▶ Work to be completed: Your answer should be the records, copied exactly, with the pictures removed.

══ Material for this exercise

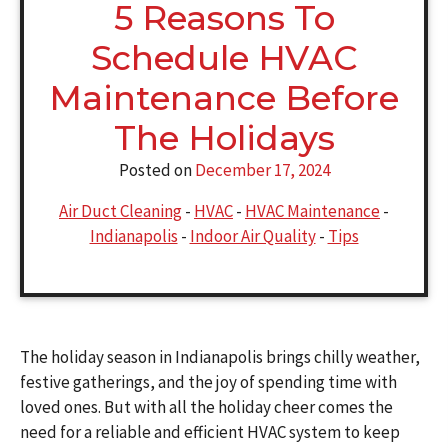
5 Reasons To
Schedule HVAC
Maintenance Before
The Holidays
Posted on
December 17, 2024
Air Duct Cleaning
-
HVAC
-
HVAC Maintenance
-
Indianapolis
-
Indoor Air Quality
-
Tips
The holiday season in Indianapolis brings chilly weather,
festive gatherings, and the joy of spending time with
loved ones. But with all the holiday cheer comes the
need for a reliable and efficient HVAC system to keep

════

▶ Exercise output:
5 Reasons To
Schedule HVAC
Maintenance Before
The Holidays
Posted on
December 17, 2024
Air Duct Cleaning
-
HVAC
-
HVAC Maintenance
-
Indianapolis
-
Indoor Air Quality
-
Tips
The holiday season in Indianapolis brings chilly weather,
festive gatherings, and the joy of spending time with
loved ones. But with all the holiday cheer comes the
need for a reliable and efficient HVAC system to keep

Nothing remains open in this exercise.